+++ INPUT ROWS +++
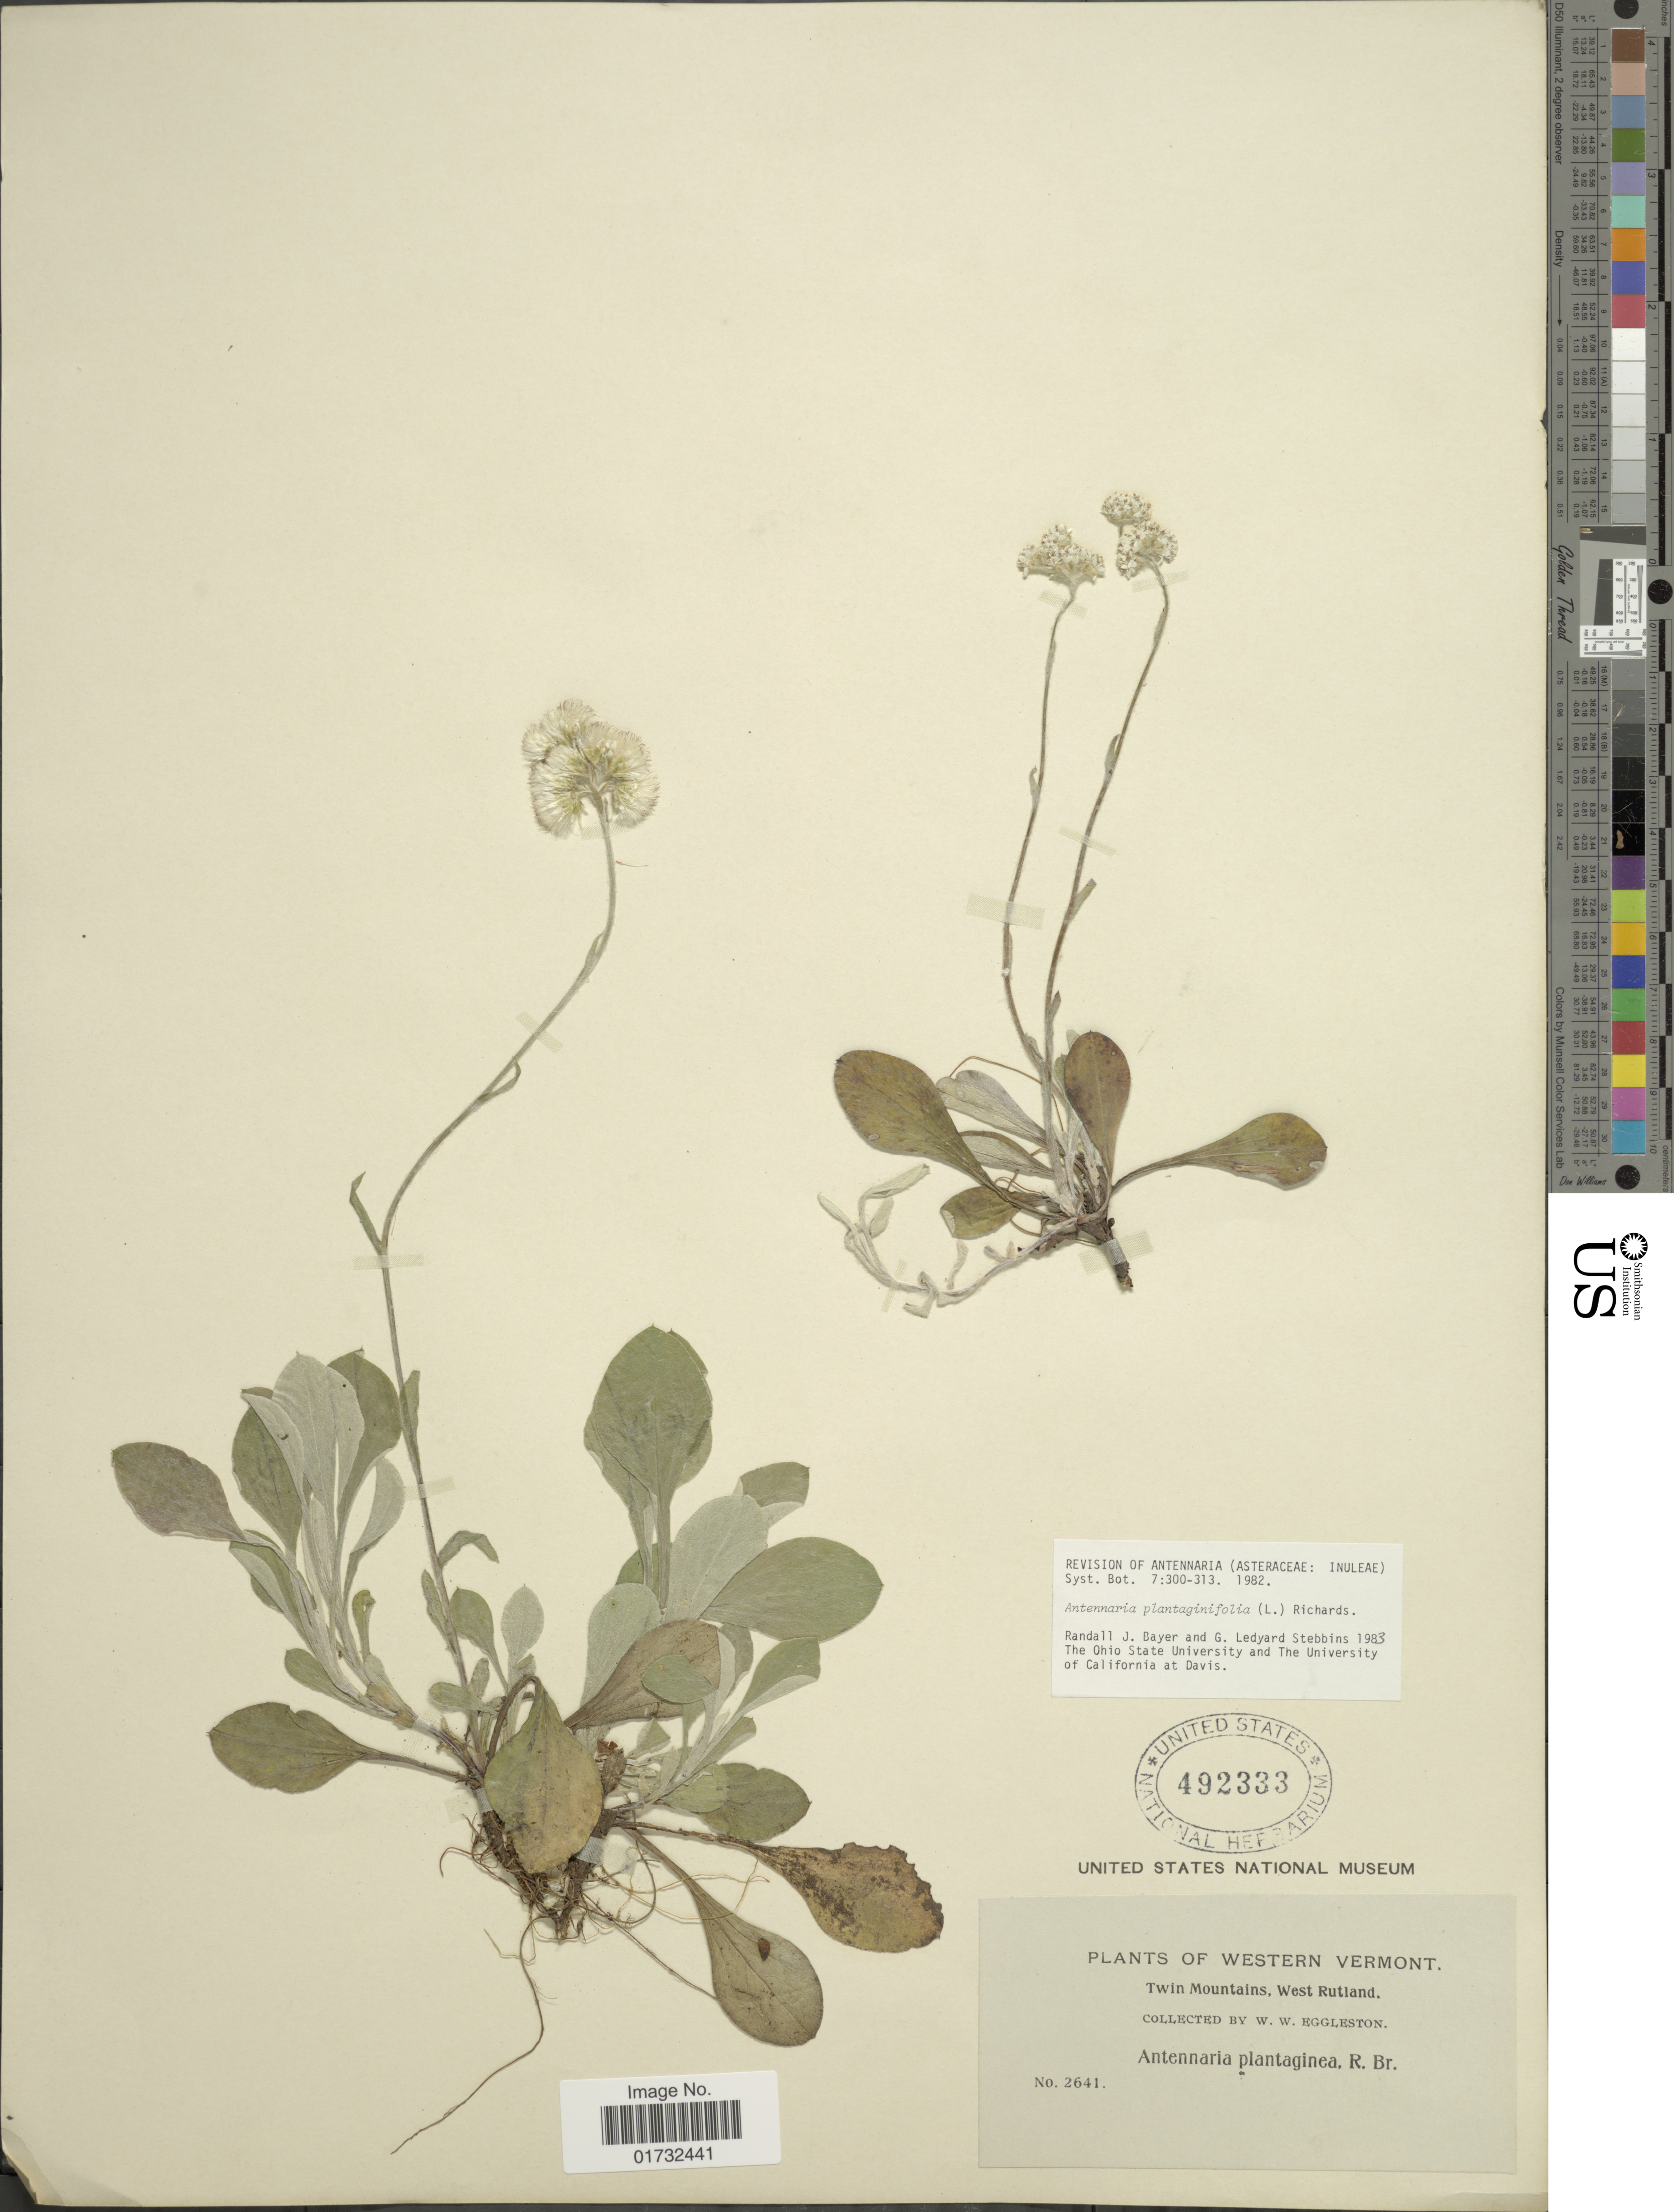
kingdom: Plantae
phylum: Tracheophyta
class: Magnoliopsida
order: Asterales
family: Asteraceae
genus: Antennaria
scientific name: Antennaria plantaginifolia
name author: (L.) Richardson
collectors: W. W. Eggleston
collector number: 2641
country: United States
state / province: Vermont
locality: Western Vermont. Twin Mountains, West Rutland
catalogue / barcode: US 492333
+++
Put the lines above into a two-column CSV headed field and value, with one row per line. Wrap each entry in double quotes, change any line breaks to spaces, and leave the picture out.

**ANSWER FOR THIS EXERCISE**
field,value
"kingdom:","Plantae"
"phylum:","Tracheophyta"
"class:","Magnoliopsida"
"order:","Asterales"
"family:","Asteraceae"
"genus:","Antennaria"
"scientific name:","Antennaria plantaginifolia"
"name author:","(L.) Richardson"
"collectors:","W. W. Eggleston"
"collector number:","2641"
"country:","United States"
"state / province:","Vermont"
"locality:","Western Vermont. Twin Mountains, West Rutland"
"catalogue / barcode:","US 492333"